• DATA SUPPLIED
___

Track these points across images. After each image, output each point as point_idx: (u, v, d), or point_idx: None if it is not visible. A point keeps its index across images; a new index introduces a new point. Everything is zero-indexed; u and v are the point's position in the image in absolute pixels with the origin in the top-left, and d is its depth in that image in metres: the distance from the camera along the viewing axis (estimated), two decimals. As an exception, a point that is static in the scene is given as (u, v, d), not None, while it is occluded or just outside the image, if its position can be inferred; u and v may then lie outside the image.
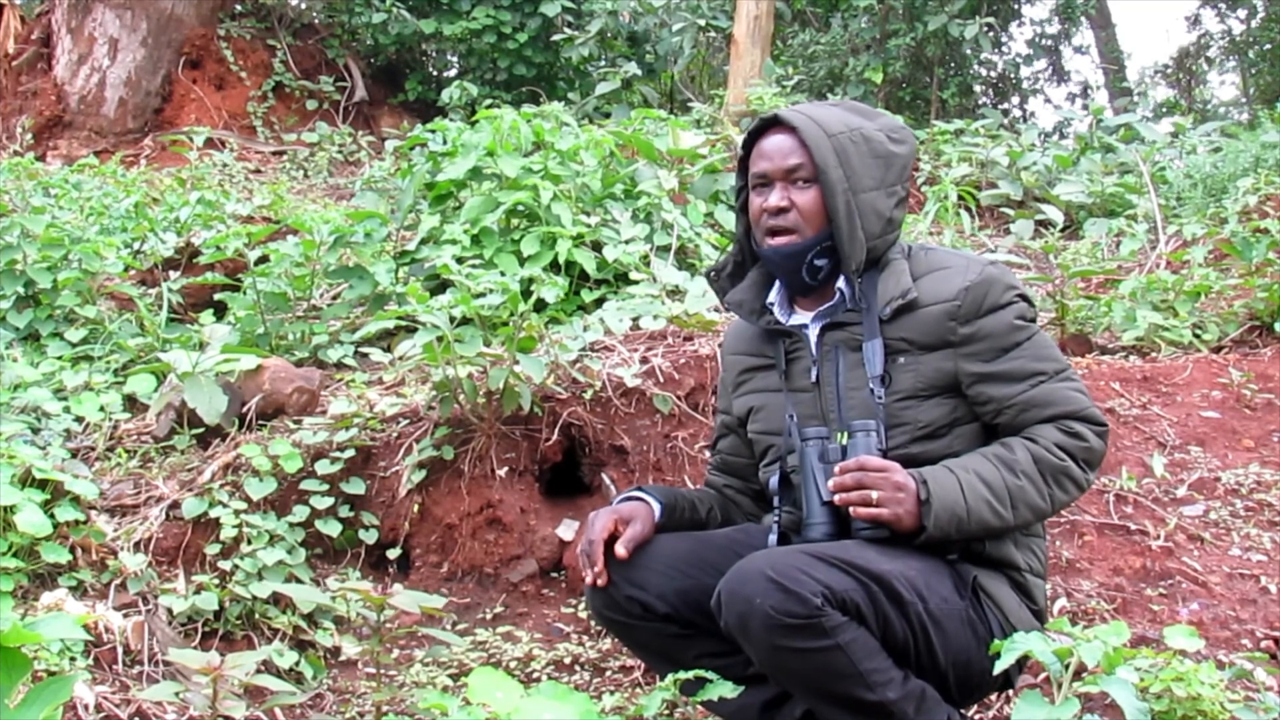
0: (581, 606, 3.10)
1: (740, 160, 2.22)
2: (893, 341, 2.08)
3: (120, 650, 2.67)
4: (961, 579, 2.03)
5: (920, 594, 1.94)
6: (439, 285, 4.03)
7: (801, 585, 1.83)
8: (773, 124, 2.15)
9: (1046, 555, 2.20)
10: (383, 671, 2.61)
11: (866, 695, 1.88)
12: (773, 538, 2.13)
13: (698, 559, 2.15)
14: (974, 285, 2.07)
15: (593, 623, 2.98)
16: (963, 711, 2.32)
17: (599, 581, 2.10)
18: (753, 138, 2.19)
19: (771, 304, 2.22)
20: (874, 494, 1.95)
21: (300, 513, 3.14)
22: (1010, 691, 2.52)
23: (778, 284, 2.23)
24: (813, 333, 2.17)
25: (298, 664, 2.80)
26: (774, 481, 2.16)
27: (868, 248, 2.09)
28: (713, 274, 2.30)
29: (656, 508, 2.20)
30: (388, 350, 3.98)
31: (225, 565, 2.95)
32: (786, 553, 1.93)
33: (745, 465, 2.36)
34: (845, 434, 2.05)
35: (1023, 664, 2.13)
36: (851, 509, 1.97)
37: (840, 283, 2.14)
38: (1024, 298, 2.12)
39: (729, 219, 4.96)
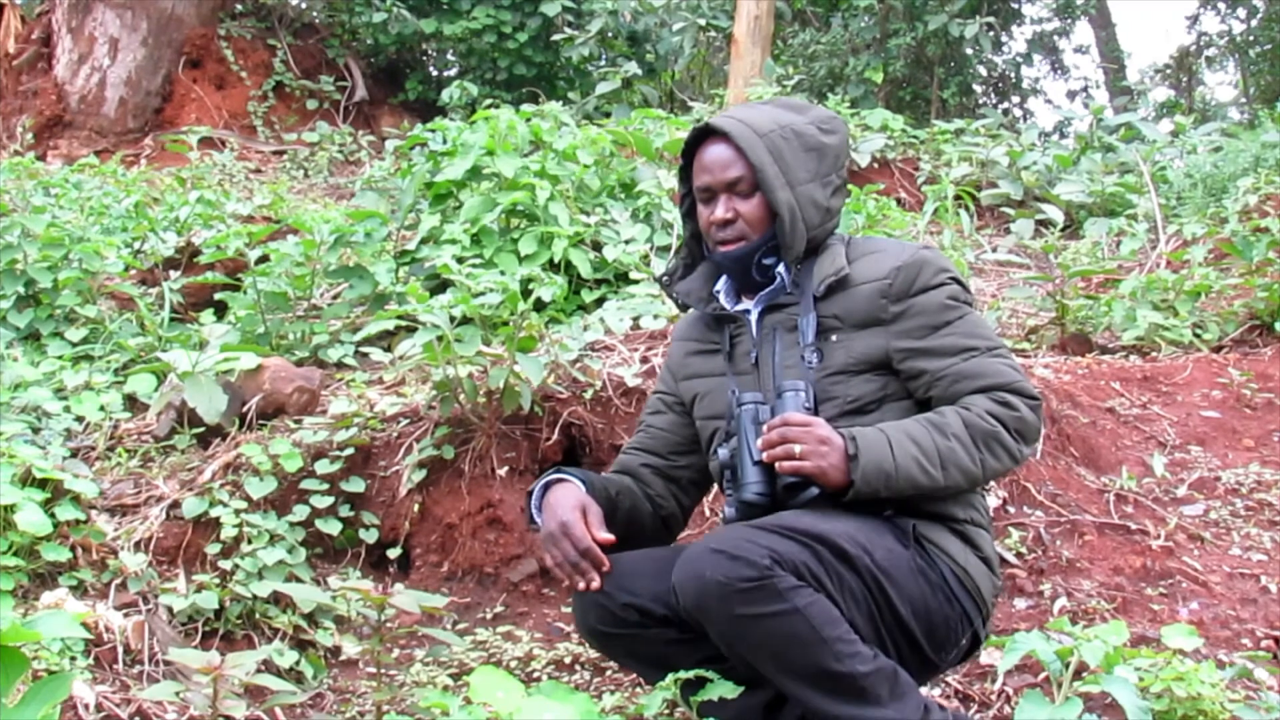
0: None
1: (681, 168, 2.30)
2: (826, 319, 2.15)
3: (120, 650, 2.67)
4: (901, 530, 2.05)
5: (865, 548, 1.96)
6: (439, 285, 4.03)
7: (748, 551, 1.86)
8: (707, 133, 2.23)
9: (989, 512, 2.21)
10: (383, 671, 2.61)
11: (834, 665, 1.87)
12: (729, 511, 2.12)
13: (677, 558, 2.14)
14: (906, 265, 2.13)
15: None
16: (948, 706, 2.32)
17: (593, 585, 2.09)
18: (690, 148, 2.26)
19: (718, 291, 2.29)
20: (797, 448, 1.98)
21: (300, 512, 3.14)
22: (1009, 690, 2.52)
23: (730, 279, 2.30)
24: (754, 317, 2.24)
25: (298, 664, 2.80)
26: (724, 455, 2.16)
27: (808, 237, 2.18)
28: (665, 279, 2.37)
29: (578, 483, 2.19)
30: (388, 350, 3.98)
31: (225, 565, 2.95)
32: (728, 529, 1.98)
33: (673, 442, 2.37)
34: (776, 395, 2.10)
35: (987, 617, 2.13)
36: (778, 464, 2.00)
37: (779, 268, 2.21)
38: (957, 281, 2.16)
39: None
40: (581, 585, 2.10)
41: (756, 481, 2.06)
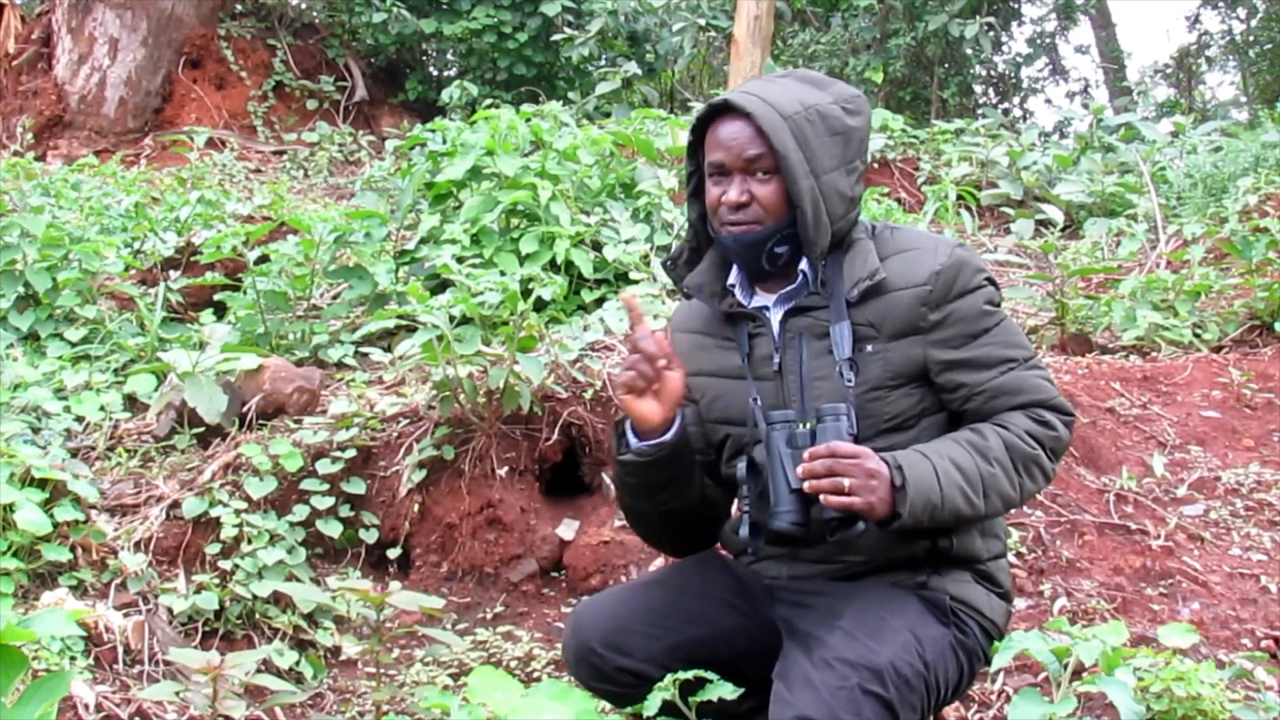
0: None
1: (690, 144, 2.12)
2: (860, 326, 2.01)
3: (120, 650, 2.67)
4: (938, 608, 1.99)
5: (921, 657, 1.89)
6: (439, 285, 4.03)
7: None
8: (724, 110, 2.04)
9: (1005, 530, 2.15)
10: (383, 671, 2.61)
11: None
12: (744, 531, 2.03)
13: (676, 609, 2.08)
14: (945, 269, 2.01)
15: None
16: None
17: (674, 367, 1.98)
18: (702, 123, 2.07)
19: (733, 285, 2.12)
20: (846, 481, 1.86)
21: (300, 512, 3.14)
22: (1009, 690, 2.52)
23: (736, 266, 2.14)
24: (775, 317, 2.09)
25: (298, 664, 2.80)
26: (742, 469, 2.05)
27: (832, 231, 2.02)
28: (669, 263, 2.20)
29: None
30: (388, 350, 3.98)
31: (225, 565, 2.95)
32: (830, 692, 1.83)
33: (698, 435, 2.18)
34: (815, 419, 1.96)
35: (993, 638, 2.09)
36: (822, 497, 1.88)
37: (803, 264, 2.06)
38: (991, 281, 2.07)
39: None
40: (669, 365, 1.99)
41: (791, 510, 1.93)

___

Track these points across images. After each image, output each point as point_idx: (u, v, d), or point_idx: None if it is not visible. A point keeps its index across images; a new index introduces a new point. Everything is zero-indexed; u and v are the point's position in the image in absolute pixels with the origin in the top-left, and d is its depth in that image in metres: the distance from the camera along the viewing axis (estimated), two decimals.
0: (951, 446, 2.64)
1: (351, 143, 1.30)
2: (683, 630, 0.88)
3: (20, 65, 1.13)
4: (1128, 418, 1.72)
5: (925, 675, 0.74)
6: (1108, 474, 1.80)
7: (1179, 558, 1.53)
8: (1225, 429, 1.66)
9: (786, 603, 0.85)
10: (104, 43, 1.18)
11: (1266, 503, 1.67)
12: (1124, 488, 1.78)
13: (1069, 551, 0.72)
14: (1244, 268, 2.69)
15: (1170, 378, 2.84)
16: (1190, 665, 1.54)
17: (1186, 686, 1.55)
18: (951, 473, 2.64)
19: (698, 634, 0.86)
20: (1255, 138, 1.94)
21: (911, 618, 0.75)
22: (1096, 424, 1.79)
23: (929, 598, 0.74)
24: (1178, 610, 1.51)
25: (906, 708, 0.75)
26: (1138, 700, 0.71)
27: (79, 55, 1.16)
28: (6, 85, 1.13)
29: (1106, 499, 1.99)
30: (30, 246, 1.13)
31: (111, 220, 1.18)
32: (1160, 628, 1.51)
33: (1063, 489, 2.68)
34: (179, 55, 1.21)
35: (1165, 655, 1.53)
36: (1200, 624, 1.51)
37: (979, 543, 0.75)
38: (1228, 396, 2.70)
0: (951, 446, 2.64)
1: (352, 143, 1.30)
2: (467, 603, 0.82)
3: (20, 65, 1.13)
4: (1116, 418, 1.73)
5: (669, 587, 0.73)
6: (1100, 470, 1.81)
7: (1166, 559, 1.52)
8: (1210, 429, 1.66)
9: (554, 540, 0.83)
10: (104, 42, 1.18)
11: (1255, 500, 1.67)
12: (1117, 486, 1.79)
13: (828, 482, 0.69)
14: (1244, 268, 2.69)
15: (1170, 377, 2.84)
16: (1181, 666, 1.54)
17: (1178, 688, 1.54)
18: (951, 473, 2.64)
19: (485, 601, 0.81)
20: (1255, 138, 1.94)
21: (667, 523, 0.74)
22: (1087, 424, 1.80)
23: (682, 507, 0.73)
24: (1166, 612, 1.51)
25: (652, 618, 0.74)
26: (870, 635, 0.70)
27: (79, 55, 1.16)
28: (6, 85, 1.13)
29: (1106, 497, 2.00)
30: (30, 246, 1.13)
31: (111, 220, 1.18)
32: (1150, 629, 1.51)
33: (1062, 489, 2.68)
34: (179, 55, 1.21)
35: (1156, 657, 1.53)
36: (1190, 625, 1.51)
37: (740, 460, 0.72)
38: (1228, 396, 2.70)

___

• YOUR TASK
Retype exactly the lines of the data above that fall between the line with "26: (1138, 700, 0.71)" and the line with "37: (979, 543, 0.75)", inclusive, and add nothing.

• ANSWER BOX
26: (1138, 700, 0.71)
27: (79, 55, 1.16)
28: (6, 85, 1.13)
29: (1106, 499, 1.99)
30: (30, 246, 1.13)
31: (111, 220, 1.18)
32: (1160, 628, 1.51)
33: (1063, 489, 2.68)
34: (179, 55, 1.21)
35: (1165, 655, 1.53)
36: (1200, 624, 1.51)
37: (979, 543, 0.75)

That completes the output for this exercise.